Segment Start: Data for the task

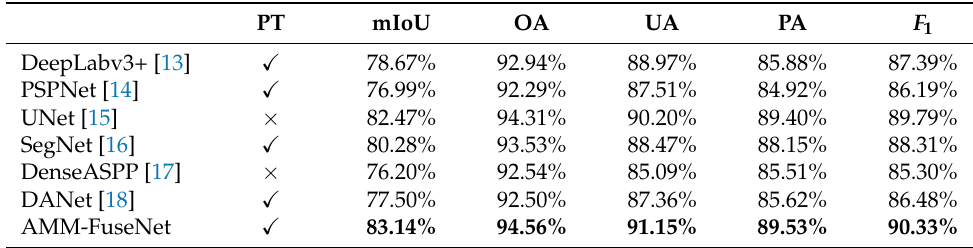
Table 8. Performance comparison for DFC2020 (Sentinel-2 and Sentinel-1) dataset. ( (cid:88) : pre-trained (PT) and × : not PT backbone).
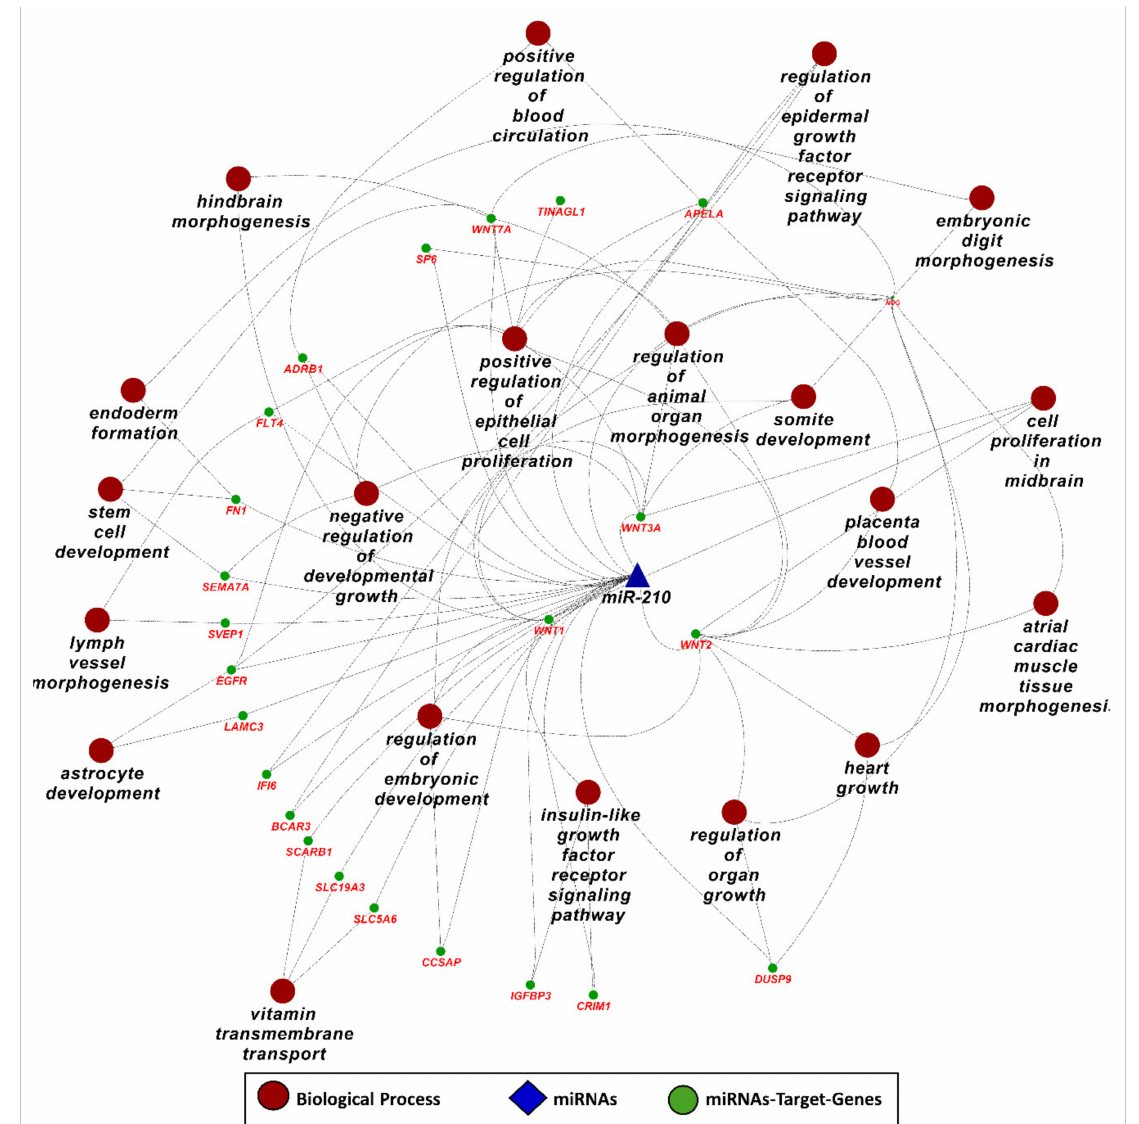
Figure 8. Gene ontology enrichment analysis for biological processes of miR-210 target genes from genes List 2, derived using ClueGO (version 2.5.1) and Cluepedia (version 1.5.7) plugin in Cytoscape (version 3.8.2) environment. A complete list of biological processes regulated by miR-210 is provided in Table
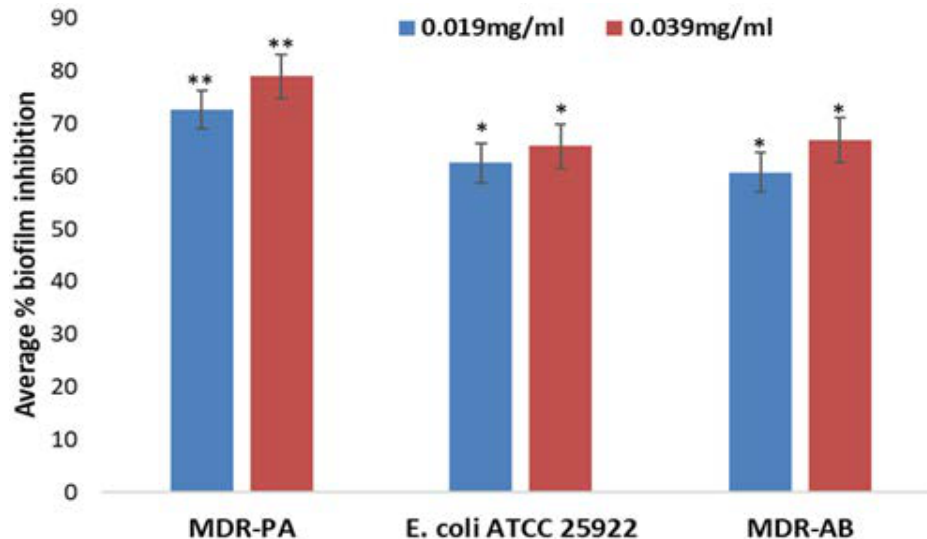
Figure 8. Inhibition of biofilm formation of MDR-PA, E. coli , and MDR-AB caused by AP-AgNPs treatment. The asterisks (**) represent the significance as p < 0.001 and asterisks (*) represent the significance as p < 0.01 against their control experiments by One-Way ANOVA-based Pairwise Multiple Comparison Procedures (Holm-Sidak method), whereas the overall significance level was 0.05.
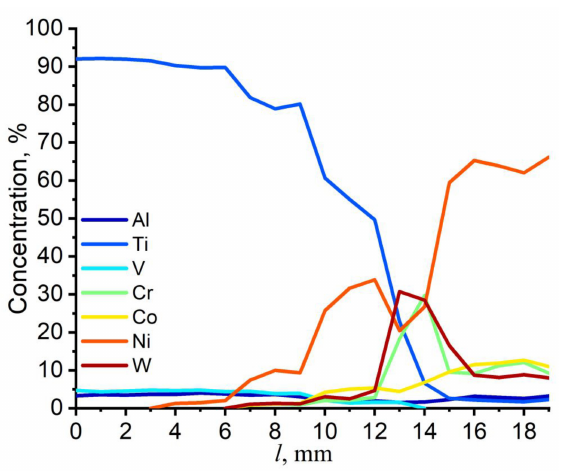
Figure 19. EDS element profiles obtained along trajectory 6 in Figure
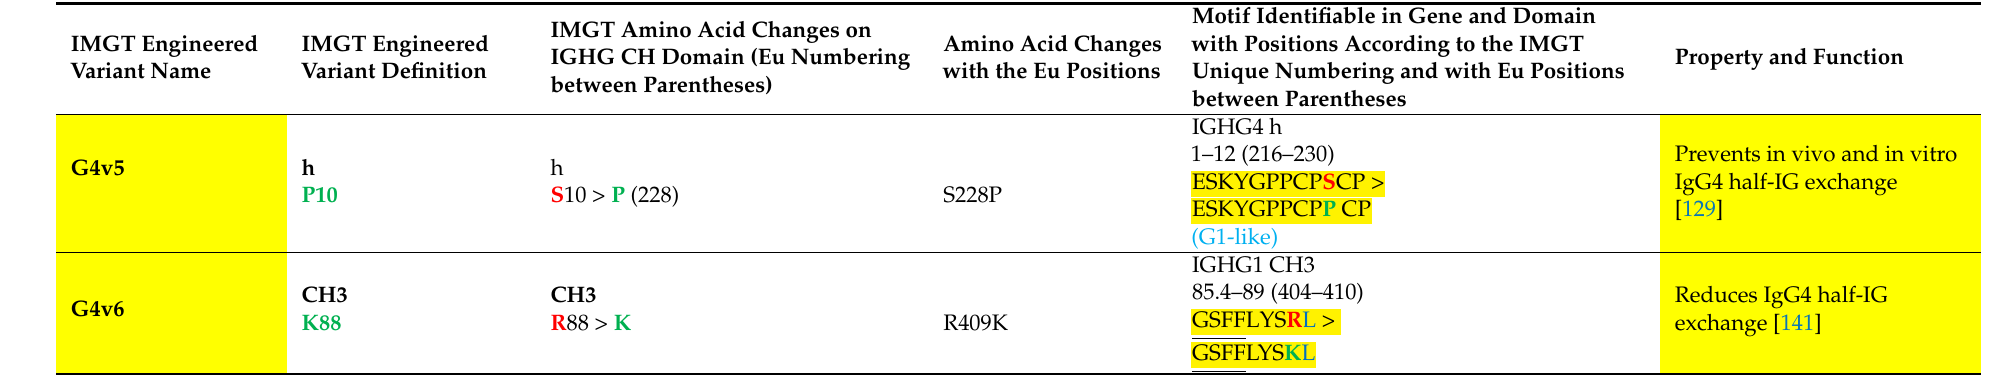
Table 16. IMGT nomenclature, Eu positions and IMGT motif of engineered Fc variants involved in the prevention of IgG4 half-IG exchange (Structure #12).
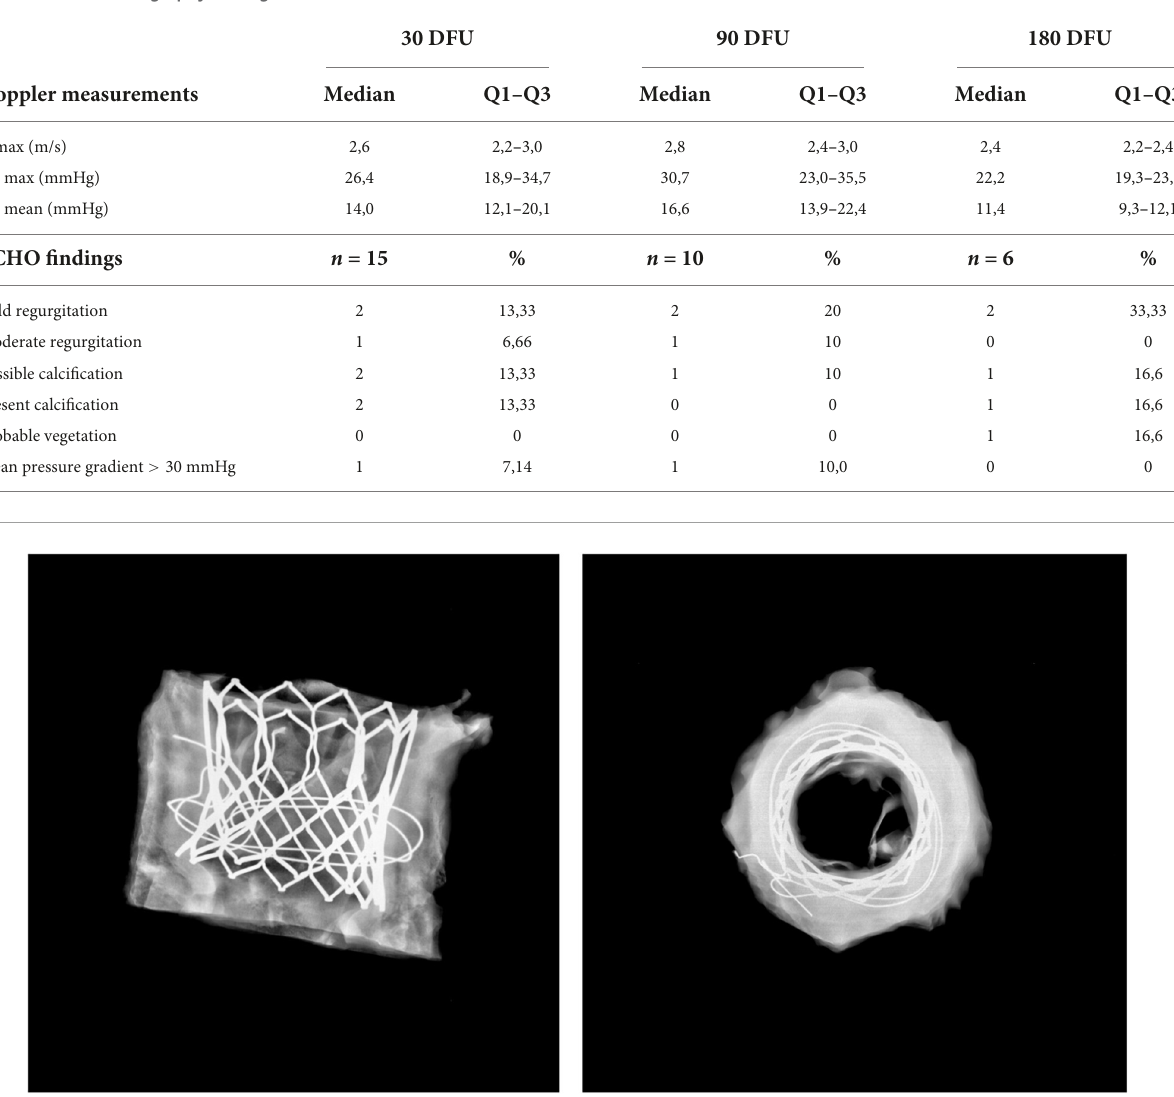
TABLE 2 Echocardiography findings.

Segment End: Data for the task

| What is needed |
Search the entries above for "Figure". Show every line that has it.

| Exercise output |
Figure 8. Gene ontology enrichment analysis for biological processes of miR-210 target genes from genes List 2, derived using ClueGO (version 2.5.1) and Cluepedia (version 1.5.7) plugin in Cytoscape (version 3.8.2) environment. A complete list of biological processes regulated by miR-210 is provided in Table
Figure 8. Inhibition of biofilm formation of MDR-PA, E. coli , and MDR-AB caused by AP-AgNPs treatment. The asterisks (**) represent the significance as p < 0.001 and asterisks (*) represent the significance as p < 0.01 against their control experiments by One-Way ANOVA-based Pairwise Multiple Comparison Procedures (Holm-Sidak method), whereas the overall significance level was 0.05.
Figure 19. EDS element profiles obtained along trajectory 6 in Figure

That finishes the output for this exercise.